The soil water has a higher water potential than the cell sap inside the root hair cell. The vacuole of the root hair cell contains dissolved salts, which lower the water potential inside. Water therefore moves by osmosis from the region of higher water potential (soil) into the region of lower water potential (root hair cell).
Transpiration removes water from the mesophyll cells at the top of the xylem. This lowers the water potential in the mesophyll cells, so they draw water out of the xylem. This creates a lower water potential in the xylem compared to the root cortex, pulling water across the cortex and from the soil. Without transpiration continuing, this chain of water potential differences would not be maintained and water would stop moving up.
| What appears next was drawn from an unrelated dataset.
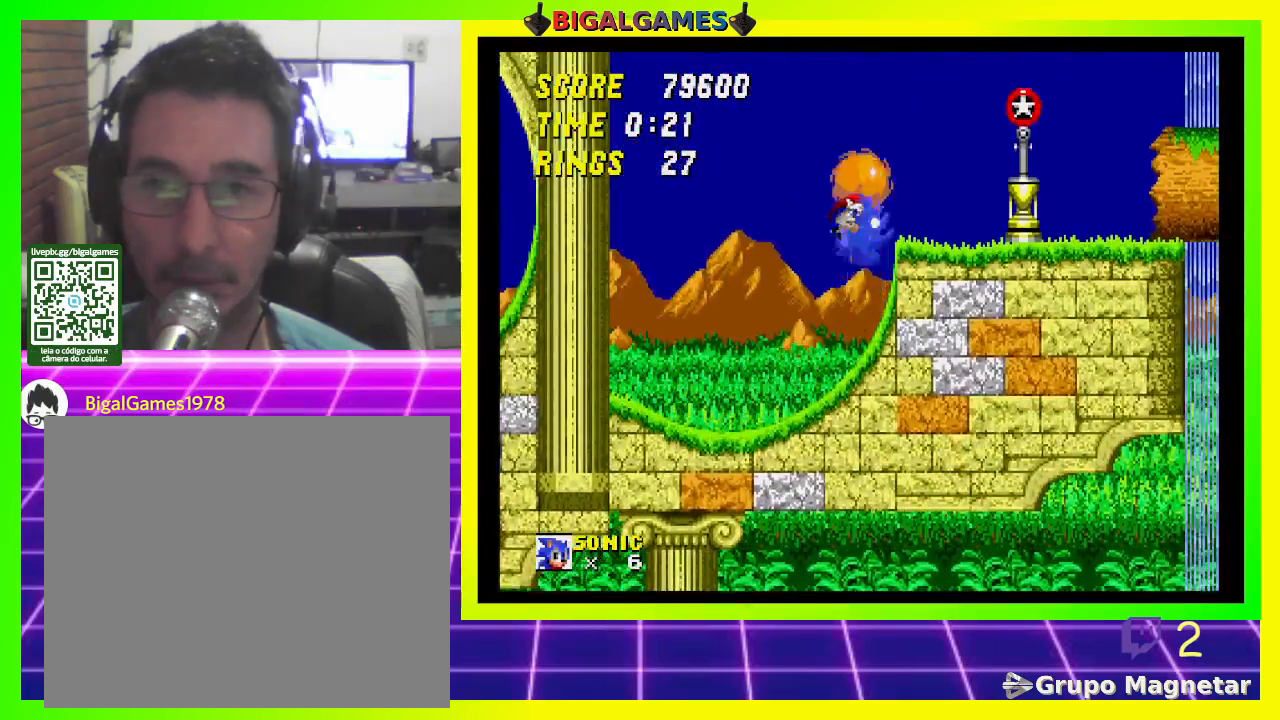
{"buttons": [], "left_stick": "center", "right_stick": "center", "events": [[267, "DPAD_DOWN", "up"], [333, "DPAD_RIGHT", "up"]]}
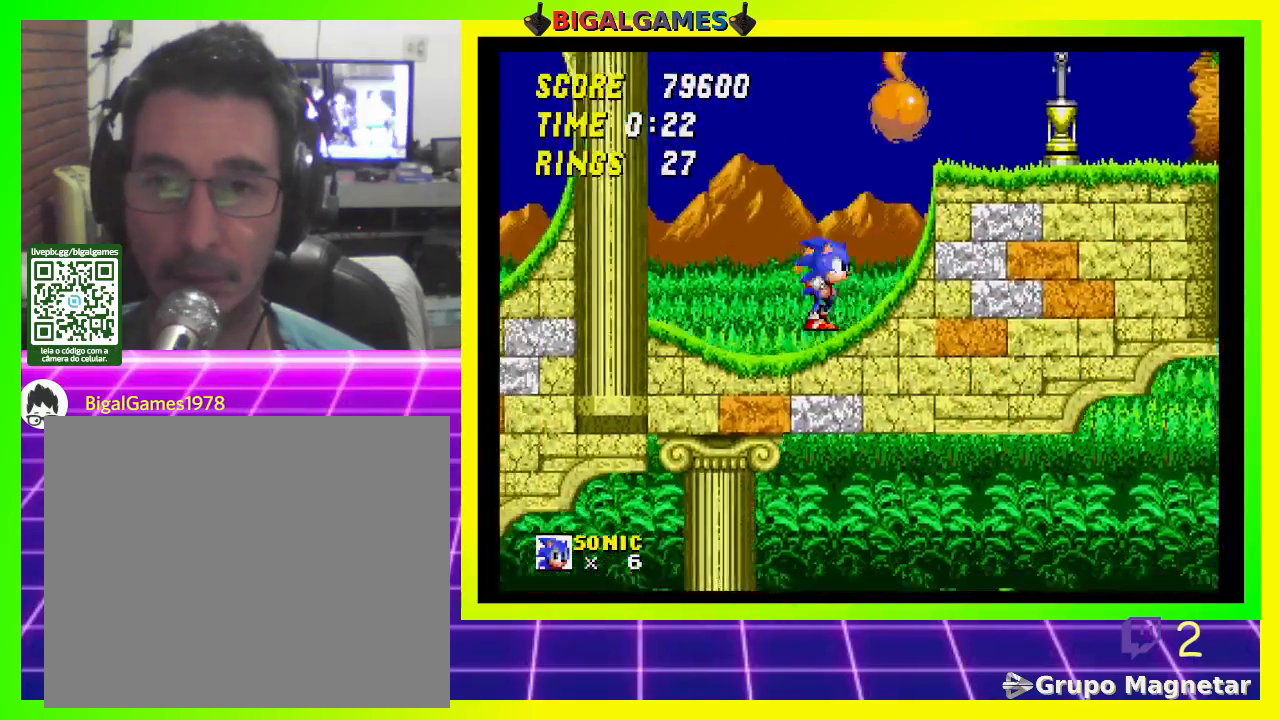
{"buttons": ["DPAD_RIGHT"], "left_stick": "center", "right_stick": "center", "events": [[33, "DPAD_RIGHT", "down"]]}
A student investigates the effect of different conditions on the rate of transpiration by measuring how fast a plant takes up water.
Wind carries water vapour away from the surface of the leaf. This prevents water vapour from building up around the stomata, keeping the concentration of water vapour outside the leaf low. The concentration gradient between the inside of the leaf and the outside air remains steep, so water vapour diffuses out faster and transpiration rate increases.
Higher temperature increases the rate at which water evaporates from the surfaces of mesophyll cells. It also gives water vapour molecules more kinetic energy, so they diffuse faster through the stomata. Both effects increase how quickly water vapour leaves the leaf, so transpiration rate increases.
Not all the water absorbed at the roots is lost through transpiration — some is used in photosynthesis or stays inside the plant (for cell growth and other processes). Water uptake is therefore slightly greater than actual transpiration, so this method slightly overestimates the true rate of transpiration.
This question compares transport in xylem and phloem.
The phloem transports sucrose and amino acids. Sucrose is produced in the leaves during photosynthesis. Both sucrose and amino acids move from parts of the plant that produce or store them (e.g. leaves, storage roots) to parts that use or need them (e.g. growing shoot tips, fruits, roots). This movement can go in both directions — upward or downward through the plant.
- Substances transported: Xylem carries water and dissolved mineral ions; phloem carries sucrose and amino acids.
- Direction of flow: Xylem transport is in one direction only — upward from root to leaf; phloem transport moves in both directions (up and down the plant).
- Harm 1: Sucrose made in the leaves during photosynthesis cannot be transported to the rest of the plant. Roots and other organs are cut off from the sugar supply they need for energy and growth. The plant will be weakened and eventually the deprived parts will die.
- Harm 2: Amino acids cannot be distributed to growing parts of the plant. Without amino acids, the plant cannot make proteins needed for growth and repair. Growth will stop and new tissue cannot be produced.